David Willmore willmore at optonline.net
Tue Apr 26 02:37:29 UTC 2005

> I've been using the dsPIC filter designer lite to design filters so far.
> I'm not designing for a PIC, but the program's not really PIC-specific.  It
> generates working C code that I can feed real data and then plot the results
> in Excel.  I'm still a bit lost when it comes to actually choosing the
> parameters.  I know the passband I want, but I'm not sure where to set the
> stopband, for example.  The ripple parameters I find don't really matter if
> I'm constraining it to a limited number of coefficients - I just take the
> best it can give me.  Not always sure what's 'good enough' though.

That is a nice program.  It's more useful for applications where the precise
filter performance is critical.  For some applications, it's just not that
critical.  But, it's still a good tool to show you what the compromises are
between filter types.

For a data filter, you want a nice gentle curve to the filter rolloff,
ripple doesn't matter all that much.

> It does do a good job of showing me the results of my design.  I can at
> least keep tweaking things until it looks like what I want.

Yep, it's great for that.

> I'm not so worried about clock recovery and such in the digital domain.  I
> can handle digital, I've done stuff like that before - decoding data off an
> XR2211, for example.  But I'm lacking a lot of the math background I need
> for the DSP portions and it's a steep learning curve.

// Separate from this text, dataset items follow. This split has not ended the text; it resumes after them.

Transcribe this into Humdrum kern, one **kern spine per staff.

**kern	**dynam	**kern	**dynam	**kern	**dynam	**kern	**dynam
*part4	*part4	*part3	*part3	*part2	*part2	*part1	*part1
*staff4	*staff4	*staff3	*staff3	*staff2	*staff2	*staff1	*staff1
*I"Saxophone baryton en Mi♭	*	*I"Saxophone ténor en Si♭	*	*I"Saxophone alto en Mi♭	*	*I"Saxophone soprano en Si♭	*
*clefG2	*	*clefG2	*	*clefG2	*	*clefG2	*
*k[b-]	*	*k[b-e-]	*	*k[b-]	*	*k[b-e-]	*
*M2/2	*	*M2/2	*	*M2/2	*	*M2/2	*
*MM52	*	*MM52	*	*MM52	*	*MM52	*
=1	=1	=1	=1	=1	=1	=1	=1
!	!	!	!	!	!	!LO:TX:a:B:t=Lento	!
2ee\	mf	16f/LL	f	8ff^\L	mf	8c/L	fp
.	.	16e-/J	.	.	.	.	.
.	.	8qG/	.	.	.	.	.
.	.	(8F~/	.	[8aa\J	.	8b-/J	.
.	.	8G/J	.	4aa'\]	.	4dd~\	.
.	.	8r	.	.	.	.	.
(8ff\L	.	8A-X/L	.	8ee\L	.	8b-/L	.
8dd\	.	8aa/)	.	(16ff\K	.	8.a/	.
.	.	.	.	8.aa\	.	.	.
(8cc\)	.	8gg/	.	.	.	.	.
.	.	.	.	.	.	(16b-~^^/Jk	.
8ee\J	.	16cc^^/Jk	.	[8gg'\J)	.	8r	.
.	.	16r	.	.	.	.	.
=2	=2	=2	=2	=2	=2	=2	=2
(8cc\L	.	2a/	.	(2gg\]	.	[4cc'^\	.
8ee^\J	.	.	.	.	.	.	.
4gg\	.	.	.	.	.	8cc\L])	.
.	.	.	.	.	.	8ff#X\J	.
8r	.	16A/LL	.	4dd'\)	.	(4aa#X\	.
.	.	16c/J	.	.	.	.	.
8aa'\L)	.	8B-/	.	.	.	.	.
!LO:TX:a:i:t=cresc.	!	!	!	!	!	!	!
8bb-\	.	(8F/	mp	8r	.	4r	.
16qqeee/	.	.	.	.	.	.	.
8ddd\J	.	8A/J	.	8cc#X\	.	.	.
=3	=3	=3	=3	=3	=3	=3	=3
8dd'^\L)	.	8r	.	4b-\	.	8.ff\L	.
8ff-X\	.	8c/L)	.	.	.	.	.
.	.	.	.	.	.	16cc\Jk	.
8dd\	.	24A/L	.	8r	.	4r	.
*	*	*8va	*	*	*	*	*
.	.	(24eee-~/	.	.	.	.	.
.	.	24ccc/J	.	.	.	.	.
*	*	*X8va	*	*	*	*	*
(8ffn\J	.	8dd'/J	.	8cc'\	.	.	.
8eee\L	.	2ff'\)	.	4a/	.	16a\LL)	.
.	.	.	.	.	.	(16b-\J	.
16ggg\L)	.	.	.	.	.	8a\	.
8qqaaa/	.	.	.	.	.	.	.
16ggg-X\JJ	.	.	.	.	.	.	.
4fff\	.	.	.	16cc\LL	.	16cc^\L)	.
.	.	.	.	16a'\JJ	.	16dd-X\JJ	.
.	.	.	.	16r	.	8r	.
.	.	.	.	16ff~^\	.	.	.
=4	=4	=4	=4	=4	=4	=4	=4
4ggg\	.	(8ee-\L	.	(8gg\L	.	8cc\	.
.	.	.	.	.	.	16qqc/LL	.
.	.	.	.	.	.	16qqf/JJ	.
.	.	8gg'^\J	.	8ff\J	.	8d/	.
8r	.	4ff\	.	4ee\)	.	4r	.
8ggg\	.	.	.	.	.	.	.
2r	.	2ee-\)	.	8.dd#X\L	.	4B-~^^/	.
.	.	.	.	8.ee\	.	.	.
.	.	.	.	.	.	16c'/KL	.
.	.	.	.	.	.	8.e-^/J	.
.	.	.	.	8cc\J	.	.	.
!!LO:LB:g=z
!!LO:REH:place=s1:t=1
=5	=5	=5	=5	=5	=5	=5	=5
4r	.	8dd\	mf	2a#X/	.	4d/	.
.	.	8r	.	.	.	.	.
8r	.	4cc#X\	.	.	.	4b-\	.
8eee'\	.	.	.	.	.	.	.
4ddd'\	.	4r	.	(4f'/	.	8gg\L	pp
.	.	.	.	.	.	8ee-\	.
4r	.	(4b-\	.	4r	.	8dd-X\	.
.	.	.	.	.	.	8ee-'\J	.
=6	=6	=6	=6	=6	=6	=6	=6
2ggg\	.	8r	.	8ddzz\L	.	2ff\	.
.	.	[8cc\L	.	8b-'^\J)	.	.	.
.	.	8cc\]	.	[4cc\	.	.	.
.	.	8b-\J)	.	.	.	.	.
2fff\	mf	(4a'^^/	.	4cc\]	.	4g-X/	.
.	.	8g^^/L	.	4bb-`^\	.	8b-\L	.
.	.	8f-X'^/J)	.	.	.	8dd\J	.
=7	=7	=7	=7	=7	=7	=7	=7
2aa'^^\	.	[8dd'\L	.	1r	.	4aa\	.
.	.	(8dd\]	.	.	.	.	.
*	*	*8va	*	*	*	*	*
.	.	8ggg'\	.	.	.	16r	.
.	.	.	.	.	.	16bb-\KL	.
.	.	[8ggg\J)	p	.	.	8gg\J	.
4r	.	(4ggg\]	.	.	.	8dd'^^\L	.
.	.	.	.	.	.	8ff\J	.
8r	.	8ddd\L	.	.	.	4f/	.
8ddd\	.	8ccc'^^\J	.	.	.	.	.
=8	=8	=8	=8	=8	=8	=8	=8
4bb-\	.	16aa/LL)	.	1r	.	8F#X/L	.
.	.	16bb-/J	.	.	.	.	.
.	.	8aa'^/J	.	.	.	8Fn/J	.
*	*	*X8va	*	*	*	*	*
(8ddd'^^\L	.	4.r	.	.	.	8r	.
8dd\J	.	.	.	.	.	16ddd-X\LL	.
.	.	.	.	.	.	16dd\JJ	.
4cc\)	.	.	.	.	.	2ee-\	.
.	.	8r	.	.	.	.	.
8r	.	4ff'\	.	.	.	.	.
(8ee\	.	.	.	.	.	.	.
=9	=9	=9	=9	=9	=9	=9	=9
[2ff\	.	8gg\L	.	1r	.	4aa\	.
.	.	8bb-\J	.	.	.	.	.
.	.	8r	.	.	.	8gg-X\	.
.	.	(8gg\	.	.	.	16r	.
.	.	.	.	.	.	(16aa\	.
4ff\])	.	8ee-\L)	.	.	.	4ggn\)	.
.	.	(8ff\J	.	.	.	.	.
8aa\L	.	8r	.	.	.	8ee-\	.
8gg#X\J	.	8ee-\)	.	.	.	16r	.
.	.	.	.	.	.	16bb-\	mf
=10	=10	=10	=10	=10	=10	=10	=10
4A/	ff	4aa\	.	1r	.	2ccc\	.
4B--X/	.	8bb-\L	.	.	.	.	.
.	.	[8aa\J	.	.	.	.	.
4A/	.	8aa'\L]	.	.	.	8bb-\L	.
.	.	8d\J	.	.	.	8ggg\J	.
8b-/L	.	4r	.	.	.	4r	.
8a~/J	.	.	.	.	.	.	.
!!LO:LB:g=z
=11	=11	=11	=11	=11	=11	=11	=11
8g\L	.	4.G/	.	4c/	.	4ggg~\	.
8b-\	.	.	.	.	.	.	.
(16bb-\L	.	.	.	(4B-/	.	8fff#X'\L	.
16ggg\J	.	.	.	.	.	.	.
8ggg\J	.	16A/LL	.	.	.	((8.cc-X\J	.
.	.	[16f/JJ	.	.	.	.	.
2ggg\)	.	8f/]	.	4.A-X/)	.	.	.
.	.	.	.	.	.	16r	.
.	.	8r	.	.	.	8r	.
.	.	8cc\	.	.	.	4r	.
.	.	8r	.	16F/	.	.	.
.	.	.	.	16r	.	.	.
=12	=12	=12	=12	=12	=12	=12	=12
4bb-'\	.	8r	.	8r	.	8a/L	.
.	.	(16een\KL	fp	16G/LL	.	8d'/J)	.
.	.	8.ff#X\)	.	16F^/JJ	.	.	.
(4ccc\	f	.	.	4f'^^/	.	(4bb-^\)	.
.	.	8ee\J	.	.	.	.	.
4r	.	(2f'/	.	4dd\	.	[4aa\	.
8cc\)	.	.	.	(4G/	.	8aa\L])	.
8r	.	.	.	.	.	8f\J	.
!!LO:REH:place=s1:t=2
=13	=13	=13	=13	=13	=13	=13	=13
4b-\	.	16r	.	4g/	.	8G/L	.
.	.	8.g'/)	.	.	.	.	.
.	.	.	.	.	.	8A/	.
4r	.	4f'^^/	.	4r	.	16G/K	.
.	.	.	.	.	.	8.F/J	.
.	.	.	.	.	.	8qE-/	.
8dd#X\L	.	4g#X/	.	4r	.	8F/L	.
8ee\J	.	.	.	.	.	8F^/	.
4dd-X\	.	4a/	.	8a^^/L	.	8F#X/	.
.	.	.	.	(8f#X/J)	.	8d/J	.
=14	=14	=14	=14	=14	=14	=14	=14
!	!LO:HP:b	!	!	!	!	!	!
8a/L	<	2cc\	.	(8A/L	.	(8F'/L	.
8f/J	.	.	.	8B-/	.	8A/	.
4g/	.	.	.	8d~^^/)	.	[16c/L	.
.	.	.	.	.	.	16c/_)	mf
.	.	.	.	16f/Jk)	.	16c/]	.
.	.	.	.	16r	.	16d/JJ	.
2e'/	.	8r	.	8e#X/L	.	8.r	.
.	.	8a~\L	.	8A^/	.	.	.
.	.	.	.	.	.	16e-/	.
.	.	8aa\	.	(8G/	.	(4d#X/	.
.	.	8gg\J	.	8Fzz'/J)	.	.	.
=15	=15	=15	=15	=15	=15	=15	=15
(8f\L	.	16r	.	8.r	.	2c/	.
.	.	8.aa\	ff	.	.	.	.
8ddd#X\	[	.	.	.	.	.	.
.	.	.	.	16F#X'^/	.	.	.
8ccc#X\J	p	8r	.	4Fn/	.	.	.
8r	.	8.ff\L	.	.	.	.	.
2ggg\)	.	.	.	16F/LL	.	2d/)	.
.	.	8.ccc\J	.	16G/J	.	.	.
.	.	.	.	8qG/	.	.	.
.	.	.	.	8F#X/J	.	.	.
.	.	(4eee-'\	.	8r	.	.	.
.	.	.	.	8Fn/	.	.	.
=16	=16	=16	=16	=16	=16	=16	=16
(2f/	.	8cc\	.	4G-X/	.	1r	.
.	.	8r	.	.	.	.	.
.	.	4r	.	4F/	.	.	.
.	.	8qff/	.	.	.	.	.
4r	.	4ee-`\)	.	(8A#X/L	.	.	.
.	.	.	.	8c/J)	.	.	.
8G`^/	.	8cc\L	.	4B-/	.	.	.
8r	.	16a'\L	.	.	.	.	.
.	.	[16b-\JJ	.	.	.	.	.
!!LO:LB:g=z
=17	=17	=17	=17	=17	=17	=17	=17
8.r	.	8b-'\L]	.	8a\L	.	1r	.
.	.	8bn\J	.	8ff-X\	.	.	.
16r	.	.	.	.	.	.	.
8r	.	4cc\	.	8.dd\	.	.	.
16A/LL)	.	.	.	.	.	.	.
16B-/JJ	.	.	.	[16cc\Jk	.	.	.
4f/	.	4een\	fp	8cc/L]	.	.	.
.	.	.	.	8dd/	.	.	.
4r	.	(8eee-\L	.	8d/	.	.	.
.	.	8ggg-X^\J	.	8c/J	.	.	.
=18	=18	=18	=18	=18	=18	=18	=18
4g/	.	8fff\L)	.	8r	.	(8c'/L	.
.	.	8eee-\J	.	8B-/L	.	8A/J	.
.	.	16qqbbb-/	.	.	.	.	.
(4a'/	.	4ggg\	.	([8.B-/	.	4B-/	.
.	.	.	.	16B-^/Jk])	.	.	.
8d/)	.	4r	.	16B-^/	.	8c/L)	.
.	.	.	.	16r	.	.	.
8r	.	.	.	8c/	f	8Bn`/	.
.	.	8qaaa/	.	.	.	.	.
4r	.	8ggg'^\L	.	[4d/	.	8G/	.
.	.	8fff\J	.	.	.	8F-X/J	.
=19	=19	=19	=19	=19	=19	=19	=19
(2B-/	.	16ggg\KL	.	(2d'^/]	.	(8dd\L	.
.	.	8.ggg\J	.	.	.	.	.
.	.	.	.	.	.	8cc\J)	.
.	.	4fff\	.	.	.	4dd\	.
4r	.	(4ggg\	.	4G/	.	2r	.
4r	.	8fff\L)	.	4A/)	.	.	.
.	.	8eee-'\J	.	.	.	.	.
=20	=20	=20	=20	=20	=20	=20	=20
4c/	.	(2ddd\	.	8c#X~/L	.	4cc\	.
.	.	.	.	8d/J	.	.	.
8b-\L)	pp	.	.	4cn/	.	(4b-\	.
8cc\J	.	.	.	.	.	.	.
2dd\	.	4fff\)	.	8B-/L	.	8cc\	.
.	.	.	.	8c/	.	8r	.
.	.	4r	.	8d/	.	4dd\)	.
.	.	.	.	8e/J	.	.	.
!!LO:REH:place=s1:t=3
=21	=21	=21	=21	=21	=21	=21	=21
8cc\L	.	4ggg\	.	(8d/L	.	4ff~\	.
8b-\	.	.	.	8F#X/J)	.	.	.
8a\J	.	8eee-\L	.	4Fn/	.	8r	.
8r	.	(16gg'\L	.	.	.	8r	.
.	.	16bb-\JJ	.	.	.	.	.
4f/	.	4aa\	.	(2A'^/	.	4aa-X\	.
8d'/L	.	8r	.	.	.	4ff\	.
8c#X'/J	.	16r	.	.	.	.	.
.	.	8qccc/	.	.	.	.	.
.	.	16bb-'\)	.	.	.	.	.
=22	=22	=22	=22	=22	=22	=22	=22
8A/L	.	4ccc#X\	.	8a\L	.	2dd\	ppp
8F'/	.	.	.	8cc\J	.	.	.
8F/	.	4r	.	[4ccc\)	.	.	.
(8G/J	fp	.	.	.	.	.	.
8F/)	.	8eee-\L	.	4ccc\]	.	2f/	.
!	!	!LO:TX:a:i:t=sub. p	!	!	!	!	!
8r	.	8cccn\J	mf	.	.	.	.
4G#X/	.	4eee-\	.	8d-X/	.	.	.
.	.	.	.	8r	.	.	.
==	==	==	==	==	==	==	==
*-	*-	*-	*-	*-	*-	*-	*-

Start with www.dspguide.com.  Buy the book once you're read through it
and relalize how useful it is. :)  I like it, but wish it wouldn't be
so shy with the math.  Complex numbers don't bother me and the text goes
to extremes to avoid using them.  I find them very elegant tools, but
I'm a little esoteric myself. :)

> Anyway, is what I'm describing with the autocorrelation (?) the same thing
> you're talking about?

Not autocorrelation, but a correlator would make a good data recovery filter.
You *know* what a data transition will look like, so correlate the data with
one and see what the output looks like.  With the CPU ability of a dsPIC,
you shouldn't have any trouble with that.

Come to think of it, the output of an autocorrelator could be fed into a
correlator and the first (lowest frequency) peak could be used as the data
rate.  That won't give you phase, but it'll give you frequency.  I just think
there must be better and less CPU/memory intensive ways.

With the amount of CPU available in a dsPIC, one should be albe to make a
completely kick ass (pardon the term) 1200 baud modem.  Even a good 9600
baud one.  Next time I get a chance to bug Bob (Robert McGuire) about this,
I'll see what tricks he had to use to fit this into the early DSP TNCs.